[EXCERPTED TEXT]
■ ■ ■ ■ ■ ■ ■
Post by speedfixer »

Perhaps a little off-topic.
I think the 50+ yo posters may be remembering back to the days when learning to program was the goal, and BASIC allowed them to see results quickly and inexpensively.

You did NOT have to pay anyting extra: most of the small systems had a BASIC that either came with or was easily acquired with the system.
You did not have to spend long hours setting up the environment for it.
You did not have to wait to see results of your success or failures. (VERY important - this feedback loop.)

Others were pushing the envelope:
All the programs one could poke into memory, all the OS and system stuff you could dump easily and learn from.
No hard drive to damage with your assembler experiments.
Real programming concepts could be learned relatively painlessly. (c or c++ from scratch - who HASN'T had real pain from learning?)

Then the teachers had to go and say: learning BASIC damages the new programmer.

Tell that to all the new wave pioneers that bagan with BASIC that rewrote language and internet history.

Now, there is an expectation that someone will grasp OOP, pionters, code-reuse, indirection - all in the first programming class. I helped two wives and a son through computer degrees. This expectation just isn't possible for the average person with an average desire to learn the cool profession - programming. (Maybe *I* should have the Comp Sci degree. Naw: would have been too much fighting with all the teachers who said: "Never do this: ...")
■ ■ ■ ■ ■ ■ ■
[AVAILABLE DATA]
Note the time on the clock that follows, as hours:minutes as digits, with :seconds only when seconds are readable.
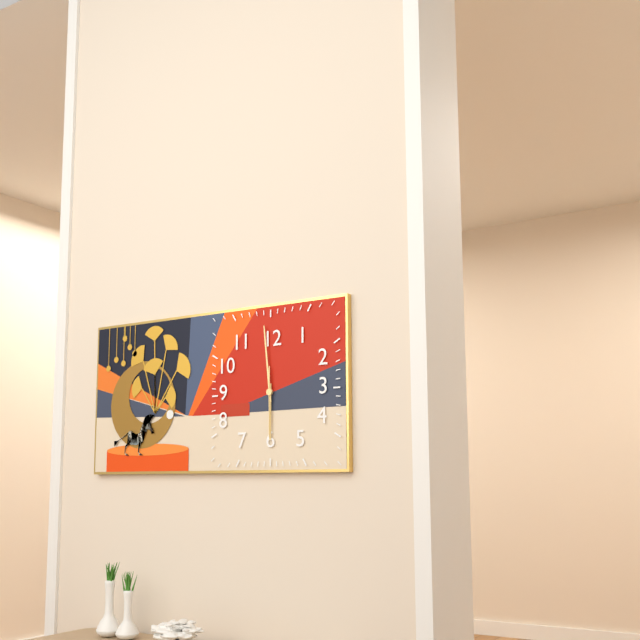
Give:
■ ■ ■ ■ ■ ■ ■
[WRITTEN EXERCISE 1] Please copy the forum post about learning BASIC word for word, between "Others were pushing" and "pain from learning?)", inclusive.
[WRITTEN EXERCISE 2] Apart from assembler, which programming languages does the forum post about learning BASIC name?

[FULL ANSWER 1]
Others were pushing the envelope:
All the programs one could poke into memory, all the OS and system stuff you could dump easily and learn from.
No hard drive to damage with your assembler experiments.
Real programming concepts could be learned relatively painlessly. (c or c++ from scratch - who HASN'T had real pain from learning?)

[FULL ANSWER 2]
BASIC
c
c++